The FDA’s Food Failure

POLITICO:

By the time FDA officials figured out it was spinach that was making people sick in 10 states – sending three people into kidney failure – it was too late. It was mid-November 2021 and the packaged salad’s short shelf life had passed. There was no recall. By the time FDA officials got inspectors on the ground, spinach season was over. The fields and the production facilities were empty, which made it impossible to pinpoint the source of contamination.

Whatever caused the outbreak was likely never fixed.

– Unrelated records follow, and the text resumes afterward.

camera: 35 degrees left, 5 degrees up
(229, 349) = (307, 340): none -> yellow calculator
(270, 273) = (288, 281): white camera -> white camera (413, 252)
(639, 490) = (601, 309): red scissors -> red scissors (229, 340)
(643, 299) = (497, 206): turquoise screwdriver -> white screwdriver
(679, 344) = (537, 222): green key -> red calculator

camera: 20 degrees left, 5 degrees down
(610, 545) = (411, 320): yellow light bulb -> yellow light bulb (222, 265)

This wasn’t supposed to happen. It’s been more than 11 years since Congress passed a sweeping food safety law designed to prevent this type of health risk. In that time, FDA has failed to put in place safety standards for the water used to grow fresh produce, as mandated by that law, despite knowing that water is one of the main ways fresh fruits and vegetables become contaminated with deadly pathogens. Congress has ramped up FDA funding over the past decade, but deadly outbreaks keep happening and it often takes the agency too long to respond.

Many consumers would be surprised to learn this anemic, slow response is typical for an agency that oversees nearly 80 percent of the American food supply, but slow is what insiders in Washington have come to expect from FDA, regardless of administration. A monthslong POLITICO investigation found that regulating food is simply not a high priority at the agency, where drugs and other medical products dominate, both in budget and bandwidth – a dynamic that’s only been exacerbated during the pandemic. Over the years, the food side of FDA has been so ignored and grown so dysfunctional that even former FDA commissioners readily acknowledged problems in interviews.

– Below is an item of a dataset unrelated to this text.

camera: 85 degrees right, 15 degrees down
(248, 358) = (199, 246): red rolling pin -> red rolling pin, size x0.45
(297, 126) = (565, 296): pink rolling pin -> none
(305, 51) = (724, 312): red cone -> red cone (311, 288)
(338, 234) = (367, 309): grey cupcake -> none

“The food program is on the back burner. To me, that’s problem No. 1,” said Stephen Ostroff, who twice served as acting commissioner of FDA, and held several other senior roles at the agency, most recently as top food official. When POLITICO called Ostroff for this story, he was so eager to discuss the agency’s problems, he prepared a laundry list of his concerns.

“There are a lot of things that languish,” Ostroff said. “There’s nobody really pushing very hard to get them done in the same way that you’re pushing very hard to get the Covid vaccines out there and authorized. We don’t have that imperative and that pressure to actually make things happen on the food side of the Food and Drug Administration.”